IT’S probably a good job the current wave of Just Stop Oil protesters weren’t chancing their arm in Worcester back in the 1960s.

They could well have been because, as the home of a massive fuel terminal, the city would have been a prime target.

But I fear the reception they would have received from Ch Supt Joe Davidson, Chief Insp Jock Paterson and the foot soldiers at the Deansway nick would not have been overly welcoming.

Sixty years ago Worcester had its own police force which didn’t go much on outside trouble makers.

On one memorable occasion members of a mob from Birmingham, intent on avenging a stabbing, were made to take off their shoes before being 'allowed' inside the station following arrest.

Somewhere in our files is a photo of the footwear lined up on the pavement.

So Merlin, Ptolemy, Cressida and Jessica would have been up against it.

But they may have been attracted because for more than half-a-century Worcester was home to the UK’s largest inland oil port.

Built alongside the River Severn at Diglis, the complex eventually comprised 18 huge storage tanks, both vertical and horizontal, containing all Shell and BP grades of petrol, diesel, aviation turbine fuel, burning oil and vaporising oil.

It was enough to give a chief fire officer nightmares.

In fact the fire brigade carried out regular training exercises in case the balloon, and just about everything else, went up.

With the river to act as a water-born pipeline, Shell originally built a depot on the site in 1926.

The idea was to bring fuel up the Severn from the refineries at Llandarcy, near Swansea, by petroleum barges, store it at Worcester and distribute across the industrial West Midlands in a fleet of lorry tankers.

However, growing demand for transport and industrial fuel after the Second World War meant Diglis soon exceeded capacity and the facility had a major expansion in 1956.

More land was added to the original site to cover seven acres and, as well as increased handling and storage facilities, a canteen and kitchen, washrooms and drying rooms were added with Shell proudly claiming the Worcester installation was “one of the largest and best equipped in Britain”.

There were two main companies in the tanker trade, John Harker Limited and Regent Oil.

The Severn was just like a floating pipeline and seven days a week loaded tankers could be seen carrying this liquid gold.

Harker barges were large, 140ft long and 22ft wide, the maximum size to fit into Worcester Lock and were crewed by four men, with the ability to carry 450 tons, well over 125,000 gallons.

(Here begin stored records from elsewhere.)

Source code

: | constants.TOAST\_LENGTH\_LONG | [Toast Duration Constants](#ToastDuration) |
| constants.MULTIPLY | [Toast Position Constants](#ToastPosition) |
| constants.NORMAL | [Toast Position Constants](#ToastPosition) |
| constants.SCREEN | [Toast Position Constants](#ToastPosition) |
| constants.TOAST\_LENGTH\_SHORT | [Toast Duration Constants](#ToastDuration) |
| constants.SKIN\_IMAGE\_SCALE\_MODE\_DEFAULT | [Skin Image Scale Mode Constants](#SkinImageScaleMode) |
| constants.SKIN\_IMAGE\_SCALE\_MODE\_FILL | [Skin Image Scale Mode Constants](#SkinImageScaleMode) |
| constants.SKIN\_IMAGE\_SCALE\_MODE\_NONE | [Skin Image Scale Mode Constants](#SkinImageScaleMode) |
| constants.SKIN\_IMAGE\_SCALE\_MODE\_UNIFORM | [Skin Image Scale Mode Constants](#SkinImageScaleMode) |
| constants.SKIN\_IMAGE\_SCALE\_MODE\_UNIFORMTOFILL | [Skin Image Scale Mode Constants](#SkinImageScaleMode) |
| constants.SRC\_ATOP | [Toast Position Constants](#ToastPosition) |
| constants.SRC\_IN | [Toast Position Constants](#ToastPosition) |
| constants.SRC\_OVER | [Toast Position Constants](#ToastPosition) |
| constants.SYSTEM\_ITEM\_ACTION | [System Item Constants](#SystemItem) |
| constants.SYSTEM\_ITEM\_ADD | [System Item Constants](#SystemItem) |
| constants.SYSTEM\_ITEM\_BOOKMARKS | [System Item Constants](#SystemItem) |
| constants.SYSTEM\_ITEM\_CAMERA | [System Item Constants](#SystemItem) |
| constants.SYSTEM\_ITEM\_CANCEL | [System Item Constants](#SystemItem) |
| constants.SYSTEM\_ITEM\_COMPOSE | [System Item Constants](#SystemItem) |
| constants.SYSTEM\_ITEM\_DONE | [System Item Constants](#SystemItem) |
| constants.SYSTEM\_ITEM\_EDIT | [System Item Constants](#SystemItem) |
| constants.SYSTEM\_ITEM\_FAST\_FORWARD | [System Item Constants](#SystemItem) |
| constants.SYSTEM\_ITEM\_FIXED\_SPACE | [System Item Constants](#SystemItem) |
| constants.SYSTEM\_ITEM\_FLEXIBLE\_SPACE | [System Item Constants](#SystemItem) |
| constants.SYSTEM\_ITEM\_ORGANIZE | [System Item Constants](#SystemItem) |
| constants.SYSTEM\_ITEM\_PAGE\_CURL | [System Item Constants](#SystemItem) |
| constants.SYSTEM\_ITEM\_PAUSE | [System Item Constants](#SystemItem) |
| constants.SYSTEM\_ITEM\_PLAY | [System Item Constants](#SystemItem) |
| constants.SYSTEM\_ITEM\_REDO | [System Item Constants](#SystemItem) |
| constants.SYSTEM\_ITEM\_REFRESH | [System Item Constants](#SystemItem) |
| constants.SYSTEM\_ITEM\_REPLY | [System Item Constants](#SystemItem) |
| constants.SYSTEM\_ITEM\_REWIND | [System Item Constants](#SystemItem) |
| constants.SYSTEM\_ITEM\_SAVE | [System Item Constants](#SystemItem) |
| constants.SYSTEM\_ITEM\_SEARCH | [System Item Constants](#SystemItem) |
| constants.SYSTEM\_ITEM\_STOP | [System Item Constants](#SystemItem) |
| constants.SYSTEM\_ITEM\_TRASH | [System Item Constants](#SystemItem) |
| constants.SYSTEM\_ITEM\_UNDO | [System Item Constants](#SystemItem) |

They were sea-going barges, having to make the rough voyage down the Bristol Channel to Swansea to load their cargo.

The crewmen had to be skilled at seamanship and river work, the two quite different.

While in the Bristol Channel they were navigating a busy waterway, sharing it with ocean-going freighters, tankers and coasters.

A knowledge of the tides, currents and marker buoys was a must.

Yet, once back in the safety of the ship canal to Gloucester and on up the river to Worcester they were bargemen again.

This time a knowledge of navigating a difficult and narrow river in times of flood and low water levels was important.

The deep-sea crewman thought Harker men were thick bargees while those on narrow boats thought the opposite.

Therefore Harker men became a breed of men like no other on the waterway.

Their job was hard, away from home for days, sometimes weeks, enduring severe storms in the channel, tossed around like a cork in a bath, before the calm monotony of the inland stretches.

But all this came to an end in the early 1990s when Worcester’s inland oil port finally closed down.

Ten years later the land was sold for housing and up rose the Diglis Water development.